Step 5: Document and Communicate
Requirements that live only in my head are useless. I document them. I share them. I make them part of the architecture decision record.
I use a simple format:
Requirement: [Clear statement]
Category: [Performance | Reliability | Security | etc.]
Priority: [P0 | P1 | P2]
Measurement: [How we measure it]
Target: [Specific number or criteria]
Current State: [Where we are now]
Trade-offs: [What we're giving up]
When someone proposes a change that violates a requirement, I point to the document. "This violates our P95 latency requirement of 100ms. How do we address this?"
Real Examples from Production Systems
Payment Processing API (Tipalti)
Performance: P95 latency under 500ms. 5,000 TPS. 100 million transactions per month.
Reliability: 99.99% availability. 5-minute RTO. Zero data loss (RPO: 0). Error rate under 0.01%.
Security: PCI-DSS Level 1. TLS 1.3. AES-256 at rest. Tokenized card numbers. Full audit logging.
Trade-offs: Chose strong consistency over performance (money is involved). Chose higher cost (redundant infra) over lower availability. Chose slower development velocity (compliance overhead) over faster feature delivery.
These requirements drove architecture decisions: PostgreSQL for ACID guarantees, Redis for caching with careful invalidation, multiple data centers, comprehensive monitoring.
Content Delivery System
Performance: P95 under 200ms for metadata API, under 2 seconds for file downloads. 50k reads/s, 1k writes/s. 10TB storage growing at 100GB/month.
Reliability: 99.9% availability. 30-minute RTO. 1-hour RPO.
Trade-offs: Chose eventual consistency (acceptable for content). Chose lower availability target (99.9% vs 99.99%) to reduce costs. Chose CDN caching over always-fresh content.
Decisions: S3 for storage, CloudFront for CDN, eventual consistency for metadata, aggressive caching.
Common Mistakes I've Made
Assuming instead of asking. I used to assume "fast" meant what I thought it meant. Fix: always get numbers.

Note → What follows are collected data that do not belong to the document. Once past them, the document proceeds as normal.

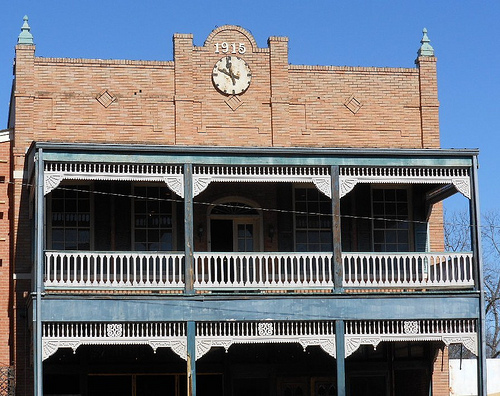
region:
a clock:
[119, 6, 346, 198]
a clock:
[136, 65, 431, 160]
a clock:
[181, 42, 428, 222]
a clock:
[148, 60, 360, 131]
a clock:
[139, 17, 259, 86]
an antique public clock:
[205, 54, 254, 99]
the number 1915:
[208, 42, 250, 54]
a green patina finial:
[14, 14, 34, 45]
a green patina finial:
[413, 24, 434, 56]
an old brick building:
[13, 20, 474, 394]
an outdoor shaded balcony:
[22, 146, 482, 304]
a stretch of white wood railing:
[40, 247, 186, 289]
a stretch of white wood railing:
[192, 250, 332, 293]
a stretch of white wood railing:
[340, 250, 474, 290]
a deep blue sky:
[0, 1, 497, 285]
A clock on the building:
[213, 62, 263, 97]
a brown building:
[292, 68, 429, 140]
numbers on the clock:
[234, 58, 254, 91]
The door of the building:
[227, 222, 263, 247]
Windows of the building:
[373, 197, 412, 247]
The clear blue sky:
[308, 11, 395, 54]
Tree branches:
[481, 218, 497, 258]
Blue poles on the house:
[176, 193, 213, 295]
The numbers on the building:
[215, 40, 257, 55]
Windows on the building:
[133, 211, 173, 243]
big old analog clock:
[203, 51, 256, 98]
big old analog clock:
[209, 40, 264, 119]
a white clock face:
[210, 53, 255, 97]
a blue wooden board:
[181, 318, 206, 394]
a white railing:
[43, 244, 483, 289]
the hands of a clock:
[215, 56, 244, 83]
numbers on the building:
[211, 38, 250, 55]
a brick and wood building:
[1, 11, 491, 394]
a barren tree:
[444, 206, 498, 361]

Requirements without business context. Why does it need to be this fast? What's the business impact of being slower? Connect requirements to business outcomes.
Unmeasurable requirements. "The system should feel responsive." How do you measure "feel"? Every requirement must be measurable.
Ignoring operational requirements. No monitoring. No deployment process. No runbooks. Include operational requirements from day one.
Conflicting requirements without acknowledgment. High availability and low cost conflict. Document the trade-offs explicitly.
Requirements that never get updated. The system evolves, but requirements stay frozen. Review and update regularly.
How to Validate
Load testing. Simulate production traffic with k6 or JMeter. Push the system until it breaks, then you know the limits.
Monitoring. Prometheus for metrics. Grafana for dashboards. Set up alerts based on requirements.
Chaos engineering. Kill a database. Slow the network. Fill up disk space. Does the system meet RTO and RPO targets?
Code reviews. Use requirements as criteria. "Does this change violate our latency requirements?"
The Bottom Line
Non-functional requirements aren't optional. They're the difference between software that works in a demo and software that works in production.
The process isn't complicated. Ask questions. Quantify everything. Prioritize. Make them testable. Document. But it requires discipline. It requires pushing back when requirements are vague. It requires making hard choices about trade-offs.
Start now. Take 30 minutes. Write down the non-functional requirements for your current system. Make them specific. Make them measurable. Share them with your team. I guarantee you'll find gaps, assumptions, and conflicts you didn't know existed.